Data items
↓↓↓

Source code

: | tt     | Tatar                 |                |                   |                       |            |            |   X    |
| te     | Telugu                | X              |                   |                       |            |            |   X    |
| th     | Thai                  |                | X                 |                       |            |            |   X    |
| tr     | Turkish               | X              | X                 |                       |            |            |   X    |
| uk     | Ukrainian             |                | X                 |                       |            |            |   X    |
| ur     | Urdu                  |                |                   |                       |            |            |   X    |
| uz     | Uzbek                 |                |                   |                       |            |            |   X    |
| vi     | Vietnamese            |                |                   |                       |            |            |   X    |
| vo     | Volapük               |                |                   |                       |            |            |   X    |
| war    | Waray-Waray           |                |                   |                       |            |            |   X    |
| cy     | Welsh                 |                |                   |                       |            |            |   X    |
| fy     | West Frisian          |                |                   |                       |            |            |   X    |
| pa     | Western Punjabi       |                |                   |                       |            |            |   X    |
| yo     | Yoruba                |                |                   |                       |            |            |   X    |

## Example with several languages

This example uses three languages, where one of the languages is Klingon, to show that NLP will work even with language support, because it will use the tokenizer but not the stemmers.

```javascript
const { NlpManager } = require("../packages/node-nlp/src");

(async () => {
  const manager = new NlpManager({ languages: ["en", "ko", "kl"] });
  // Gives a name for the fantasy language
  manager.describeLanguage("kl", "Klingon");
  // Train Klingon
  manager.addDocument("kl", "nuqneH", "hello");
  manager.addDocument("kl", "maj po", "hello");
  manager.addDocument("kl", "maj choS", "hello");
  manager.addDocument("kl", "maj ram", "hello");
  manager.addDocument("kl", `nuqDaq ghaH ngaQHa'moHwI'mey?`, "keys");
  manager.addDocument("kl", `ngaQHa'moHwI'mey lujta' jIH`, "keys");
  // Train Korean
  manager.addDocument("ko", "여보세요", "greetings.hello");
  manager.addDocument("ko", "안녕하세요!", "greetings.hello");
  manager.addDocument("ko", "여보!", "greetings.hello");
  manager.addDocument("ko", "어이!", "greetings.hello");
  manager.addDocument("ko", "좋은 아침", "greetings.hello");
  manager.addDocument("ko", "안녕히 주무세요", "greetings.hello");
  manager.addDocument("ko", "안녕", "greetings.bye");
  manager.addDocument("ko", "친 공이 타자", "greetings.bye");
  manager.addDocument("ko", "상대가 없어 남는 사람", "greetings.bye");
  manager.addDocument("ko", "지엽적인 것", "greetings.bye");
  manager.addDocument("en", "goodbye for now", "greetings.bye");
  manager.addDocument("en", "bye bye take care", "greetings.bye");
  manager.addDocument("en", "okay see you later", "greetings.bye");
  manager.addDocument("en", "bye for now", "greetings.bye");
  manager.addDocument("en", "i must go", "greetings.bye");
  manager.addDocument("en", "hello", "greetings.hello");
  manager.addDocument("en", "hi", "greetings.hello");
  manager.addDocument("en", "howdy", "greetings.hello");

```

↑↑↑

WHAT YOU HAVE TO DO
Please go through the entries and show every line with the word "moHwI".

RESULT FOR THIS TASK
  manager.addDocument("kl", `nuqDaq ghaH ngaQHa'moHwI'mey?`, "keys");
  manager.addDocument("kl", `ngaQHa'moHwI'mey lujta' jIH`, "keys");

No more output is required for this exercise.